PROBLEMS AND TASKS:
**A.** According to the first paragraph of the reverse mortgage counseling article, what must a borrower do to remain in good standing on a reverse mortgage loan?
**B.** Pick up the reverse mortgage counseling article right after Fraser's quote and write the next few paragraphs.

A pivotal requirement for remaining in good standing on a reverse mortgage loan is keeping the home in good condition, as well as staying up-to-date with all associated taxes, fees and homeowners insurance. Often, reverse mortgage originators work with borrowers to determine the best path forward for making sure that a borrower keeps up with all of the associated terms, but another participant in the reverse mortgage process can also help: HUD-certified counselors.
With the impact of the COVID-19 pandemic causing new difficulties for renters and homeowners alike in facing difficulties related to foreclosures and evictions, counseling agencies such as Farmington Hills, Mich.-based GreenPath Financial Wellness are receiving increased levels of inbound calls to help avoid displacements, which includes discussions related to home upkeep and maintenance.
Since maintaining the home is a major provision of reverse mortgages, counselors who are already trained to assist a wider variety of homeowners and renters may be uniquely qualified to provide assistance to older reverse mortgage borrowers in order to make sure that borrowers are in compliance with the terms of their loans and can present an opportunity for counselors and loan originators to unite to serve a borrower’s best interest in terms of their ability to maintain their home.
The place of counselors in maintaining the home
Many of the outstanding issues in the reverse mortgage industry can likely be sourced back to adequate education in some form or fashion. From basic product awareness to possible applications of loan proceeds, the industry is always actively creating educational materials and meeting opportunities to make sure that people are informed about how a reverse mortgage can fit into their financial situation.
This also extends to the terms of a loan, and counselors play a pivotal role in the educational process for reverse mortgage borrowers. In addition to making sure borrowers understand what they’re getting into, counselors can also provide an abundance of resources to ensure that a home is properly maintained according to Jennifer Fraser, director of stakeholder engagement and contact center operations program at GreenPath.
Since seniors can be very focused on achieving the end goal they’re trying to achieve with a reverse mortgage, the counseling efforts at GreenPath aim to focus specifically on the responsibilities which come with getting a reverse mortgage.
“One of the biggest components that we focus on really is that initial education on what their level of responsibility is to maintain the home,” Fraser tells RMD in an interview. “Clearly, they’re staying in their home to age in place so they’re not moving into a retirement community, where all of that suddenly becomes somebody else’s responsibility. So, we have to have those discussions, in order to be in compliance with this new mortgage product you have to maintain the home.”

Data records

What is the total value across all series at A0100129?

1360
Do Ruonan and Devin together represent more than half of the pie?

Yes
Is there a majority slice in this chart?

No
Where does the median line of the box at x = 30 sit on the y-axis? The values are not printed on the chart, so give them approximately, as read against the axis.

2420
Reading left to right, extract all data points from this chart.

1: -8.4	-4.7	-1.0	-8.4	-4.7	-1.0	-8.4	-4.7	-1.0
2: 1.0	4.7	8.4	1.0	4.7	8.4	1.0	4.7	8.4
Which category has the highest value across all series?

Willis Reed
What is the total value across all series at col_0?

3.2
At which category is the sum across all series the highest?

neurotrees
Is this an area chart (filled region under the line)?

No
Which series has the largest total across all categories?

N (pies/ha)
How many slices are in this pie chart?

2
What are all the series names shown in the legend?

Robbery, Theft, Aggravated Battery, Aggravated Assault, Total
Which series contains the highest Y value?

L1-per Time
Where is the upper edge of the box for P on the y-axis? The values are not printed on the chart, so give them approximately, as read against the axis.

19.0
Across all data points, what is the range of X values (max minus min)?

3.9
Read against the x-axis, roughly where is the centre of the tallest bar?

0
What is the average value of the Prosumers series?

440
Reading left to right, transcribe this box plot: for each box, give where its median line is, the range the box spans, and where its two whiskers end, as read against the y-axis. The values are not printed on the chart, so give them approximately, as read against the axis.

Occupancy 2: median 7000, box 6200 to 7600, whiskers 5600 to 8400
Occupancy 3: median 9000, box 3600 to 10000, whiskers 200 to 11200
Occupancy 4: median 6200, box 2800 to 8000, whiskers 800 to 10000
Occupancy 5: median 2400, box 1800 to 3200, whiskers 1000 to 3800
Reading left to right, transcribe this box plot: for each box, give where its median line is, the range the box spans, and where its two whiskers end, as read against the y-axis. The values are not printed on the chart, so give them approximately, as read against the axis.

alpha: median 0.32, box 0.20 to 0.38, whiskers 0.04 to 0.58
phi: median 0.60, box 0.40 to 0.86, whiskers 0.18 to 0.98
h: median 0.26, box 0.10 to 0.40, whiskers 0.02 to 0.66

RESULTS BY TASK:
**A.**
- Keep the home in good condition
- Stay up-to-date with associated taxes
- Stay up-to-date with associated fees
- Stay up-to-date with homeowners insurance

**B.**
It comes down to both making sure that the home, as an asset, retains its value while also making sure that nothing falls into disrepair in such a way that it could compromise a borrower’s safety while living in it, she says. In terms of the reverse mortgage-specific requirements, counselors are intimately familiar with the details of these requirements, making them uniquely suited to discuss the specifics with borrowers who have questions about them according to Kathy Conley, stakeholder engagement specialist at GreenPath.
“[Our counselors] understand what that requirement means to maintain the home,” Conley tells RMD. “They convey that to the clients in the reverse mortgage counseling sessions. Servicers are required to check, too. Just as they’re checking on occupancy, they’re going to be checking in the condition of the home, as well.”
How counselors and originators can unite
As a loan is in-process prior to closing, understandably the originator can be the go-to for a borrower in terms of being the first and last point of contact in the transaction. Oftentimes, though, if an issue crops up after closing then a borrower may reach out to their originator to find some guidance through an issue. This is where loan originators and counselors can unite to help solve a problem that may come up over the life of a loan.
“If loan originators understand what GreenPath does, with the empathy and the exploration and the listening skills that we use, [it would be beneficial for originators to] prepare their clients not to think of the counseling session as a compulsory requirement,” Conley says. “[Instead, originators should encourage clients to] go in and engage with their counselors. They’re knowledgeable people, and they’re there to help even beyond the actual counseling session that [the clients] are required to do.”
While not a universal truth, some loan originators do not prepare their clients to view counselors as an ongoing resource, Conley says. This can help both the client and the originator in properly managing future issues as they arise, she explains.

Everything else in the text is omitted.